TASK INPUT Start Marker

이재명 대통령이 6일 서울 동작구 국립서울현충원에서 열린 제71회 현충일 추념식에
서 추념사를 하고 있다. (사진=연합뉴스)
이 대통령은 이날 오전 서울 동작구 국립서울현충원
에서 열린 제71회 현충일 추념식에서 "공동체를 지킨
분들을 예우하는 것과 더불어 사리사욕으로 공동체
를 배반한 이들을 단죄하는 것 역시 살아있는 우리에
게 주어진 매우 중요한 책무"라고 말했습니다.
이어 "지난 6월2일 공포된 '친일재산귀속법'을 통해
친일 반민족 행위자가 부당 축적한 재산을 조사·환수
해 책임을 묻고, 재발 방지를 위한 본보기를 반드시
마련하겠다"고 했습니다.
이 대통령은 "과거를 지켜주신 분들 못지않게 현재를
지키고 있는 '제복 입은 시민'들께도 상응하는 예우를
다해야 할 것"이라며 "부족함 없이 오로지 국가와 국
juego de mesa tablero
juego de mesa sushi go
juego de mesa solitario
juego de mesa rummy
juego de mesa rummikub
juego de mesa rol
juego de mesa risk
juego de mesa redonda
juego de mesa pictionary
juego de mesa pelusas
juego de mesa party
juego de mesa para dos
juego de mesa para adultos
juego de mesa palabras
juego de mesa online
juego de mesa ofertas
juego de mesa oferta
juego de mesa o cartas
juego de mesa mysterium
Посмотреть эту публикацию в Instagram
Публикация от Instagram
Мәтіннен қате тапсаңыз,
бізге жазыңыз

TASK INPUT End Marker
TASK INPUT Start Marker

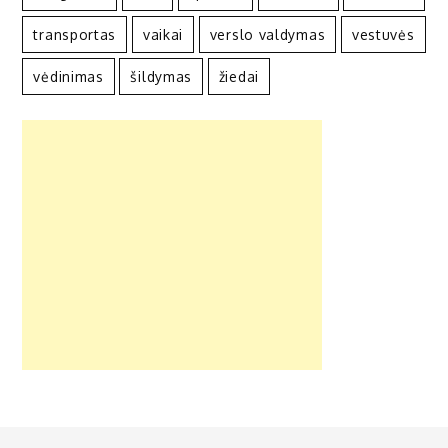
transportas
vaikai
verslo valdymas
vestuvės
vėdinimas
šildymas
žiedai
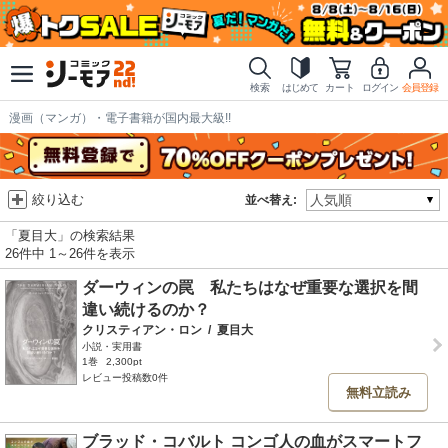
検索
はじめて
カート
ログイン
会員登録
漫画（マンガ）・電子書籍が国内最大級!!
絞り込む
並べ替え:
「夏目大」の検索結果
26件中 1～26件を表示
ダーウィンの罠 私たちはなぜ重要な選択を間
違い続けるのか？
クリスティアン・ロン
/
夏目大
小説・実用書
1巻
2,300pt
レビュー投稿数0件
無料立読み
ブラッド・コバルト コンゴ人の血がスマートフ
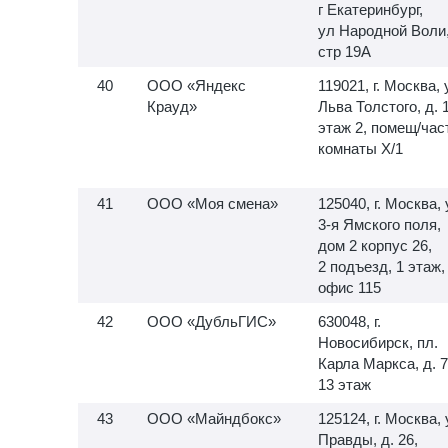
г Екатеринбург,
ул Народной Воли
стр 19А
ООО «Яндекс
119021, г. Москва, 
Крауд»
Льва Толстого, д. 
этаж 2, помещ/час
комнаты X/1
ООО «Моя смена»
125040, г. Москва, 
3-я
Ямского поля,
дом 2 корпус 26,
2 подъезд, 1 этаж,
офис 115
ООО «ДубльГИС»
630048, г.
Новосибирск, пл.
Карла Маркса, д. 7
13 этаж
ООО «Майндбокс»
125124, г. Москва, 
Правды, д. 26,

TASK INPUT End Marker

> EXERCISE DETAILS: Which lines run from the one holding "이재명 대통령이 6일 서울 동작구 국립서울현충원에서 열린 제71회 현충일 추념식에" through the one holding "지키고 있는 '제복 입은 시민'들께도 상응하는 예우를" in the records above? Repeat them exactly, both included, and nothing more.

> EXERCISE OUTPUT:
이재명 대통령이 6일 서울 동작구 국립서울현충원에서 열린 제71회 현충일 추념식에
서 추념사를 하고 있다. (사진=연합뉴스)
이 대통령은 이날 오전 서울 동작구 국립서울현충원
에서 열린 제71회 현충일 추념식에서 "공동체를 지킨
분들을 예우하는 것과 더불어 사리사욕으로 공동체
를 배반한 이들을 단죄하는 것 역시 살아있는 우리에
게 주어진 매우 중요한 책무"라고 말했습니다.
이어 "지난 6월2일 공포된 '친일재산귀속법'을 통해
친일 반민족 행위자가 부당 축적한 재산을 조사·환수
해 책임을 묻고, 재발 방지를 위한 본보기를 반드시
마련하겠다"고 했습니다.
이 대통령은 "과거를 지켜주신 분들 못지않게 현재를
지키고 있는 '제복 입은 시민'들께도 상응하는 예우를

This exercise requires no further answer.